Enfin, il essayerait d’appeler Chiara sur la ligne fixe de l’appartement. Elle ne répondrait pas et il laisserait sonner interminablement. Nul doute qu’en rentrant il trouverait un mot incendiaire de son voisin se plaignant qu’il ne débranche pas son téléphone lorsqu’il partait pour le week-end. Tout cela était sans importance, les plaintes du voisin comme le fait que la jeune femme ait mis sa menace à exécution.

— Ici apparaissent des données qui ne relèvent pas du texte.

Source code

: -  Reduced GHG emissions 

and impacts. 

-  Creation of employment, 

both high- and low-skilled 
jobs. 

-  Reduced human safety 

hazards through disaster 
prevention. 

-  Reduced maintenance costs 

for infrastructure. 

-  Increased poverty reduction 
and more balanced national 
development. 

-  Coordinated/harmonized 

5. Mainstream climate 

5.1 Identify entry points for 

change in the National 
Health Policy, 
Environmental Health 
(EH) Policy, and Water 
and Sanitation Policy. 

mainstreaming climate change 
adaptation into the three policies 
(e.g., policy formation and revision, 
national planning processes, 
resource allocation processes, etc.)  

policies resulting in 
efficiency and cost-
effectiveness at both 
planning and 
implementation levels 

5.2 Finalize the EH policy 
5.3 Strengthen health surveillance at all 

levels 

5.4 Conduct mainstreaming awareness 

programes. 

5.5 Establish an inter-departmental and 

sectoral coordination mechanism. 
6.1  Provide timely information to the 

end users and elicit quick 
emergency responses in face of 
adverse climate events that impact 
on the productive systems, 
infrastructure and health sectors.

Paris était déjà si loin de son esprit. Désormais, pour un temps, sa vie serait ici. Amsterdam-Centrum.
Chiara n’aurait donc été qu’une liaison un peu plus longue dans un continuum de conquêtes éphémères. Peut-être cette rupture était-elle une bonne chose, un juste rééquilibrage ? Samuel n’avait jamais rêvé sa vie autrement que seul. C’était moins de l’égoïsme qu’une incapacité à se projeter dans une vie de famille, avec femme et enfants, qu’il n’avait jamais connue. De plus, il s’était laissé happer par un métier qui, pour lui être tombé dessus par hasard, n’en était pas moins devenu le centre de son existence. Et si Chiara et lui avaient constitué ce couple improbable, chaotique, pendant quelques années, c’était aussi parce que la jeune femme était dans les mêmes dispositions que lui. D’ailleurs, ne le quittait-elle pas pour des raisons strictement professionnelles ? S’il avait consenti à rester à Paris, sans doute leur attelage eût-il perduré longtemps encore, cahin-caha, mais marchant au hasard sans but précis. Sa mère lui dirait sans doute un jour « mieux vaut bon divorce que mauvais mariage », en quoi elle aurait raison une fois de plus.